Grammaticalisation theory –
Humans care less about niceties than making themselves understood

Self-domesticated ape theory –
Creating cultural niches that provide understandings key to survival

In 1871 Charles Darwin wrote, “I cannot doubt that language owes its

origin to the imitation and modification, aided by signs and gestures, of various natural sounds, the voices of other animals, and man’s own instinctive cries.”

Okay, it’s a known fact that all human populations have a language, but in each of those populations who was the first person to make the sound of a word? And what was it?

Getting back to the National Geographic magazine – it discusses some of the minor endangered languages. It tells how many first-language speakers there are remaining, and gives examples of words within those languages. There are 254 languages that have gone extinct just since 1960; they have no remaining speakers. There are hundreds more languages that are only spoken by the older members of the population.

There are some languages that are down to only one or two speakers: Wintu a native tongue in California, Siletz Dee-ni in Oregon, or Amurdak an Aboriginal tongue in Australia’s Northern Territory. As the story points out “A last speaker with no one to talk to exists in unspeakable solitude.”

In the Tuvan language the word anayim means “my little goat”, and in the Aka language the words nichleu-nuggo means “village counselor” or “wise, compassionate, tolerant.” I would love to know when and why the first Tuvanian uttered anayim when referring to his/her little goat? Who was he/she, and how did they decide on the sound that makes anayim?
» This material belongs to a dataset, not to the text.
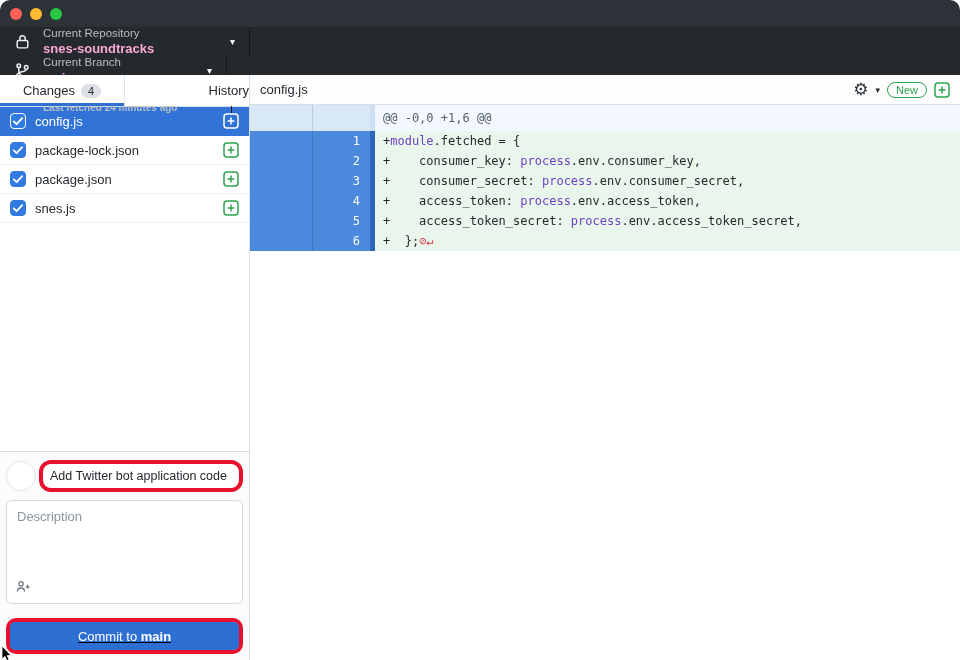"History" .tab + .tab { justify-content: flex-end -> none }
And that curiosity extends to all populations and languages.

And how about the English language; tells us that around 1000 B.C.E. there was a single language called “Proto-Germanic” everyone understood, but dialects emerged, people dispersed and those dialects became languages called Danish, Dutch, English, Faroese, German, Icelandic, Norwegian, and Swedish.

Other sources say that the English language began when three Germanic Tribes (Angels, Saxons, and Jutes) entered the British Isles in the 5th century. It wasn’t until the 16th century when “Modern English” took hold. Since then words have entered the English language, both directly and indirectly, from no less than 16 other languages.

Even with all this information and knowledge I still don’t know why, where, and how each and every word in each and every language was first uttered, and who uttered it.

This is an unreachable quest, an impossible task, and a complete waste of time. However, I will always wonder. My father was curious about who the first person was that was brave enough to dig a potato out of the ground, and eat it. I suppose it’s hereditary.

By the way – when and who contrived kissing, or applause?

“I personally believe we developed language because of our deep inner need to complain.” Jane Wagner

Author: aviewolf

An old retiree struggling to deal with life in today's world.


  1. This is so interesting. It is so unbelievable that there are that many languages. What a unique and wonderful world we live in. And yes, how do things start? I guess out of need…the need to communicate, to eat, to heal, to survive. Thanks for sharing this Bob.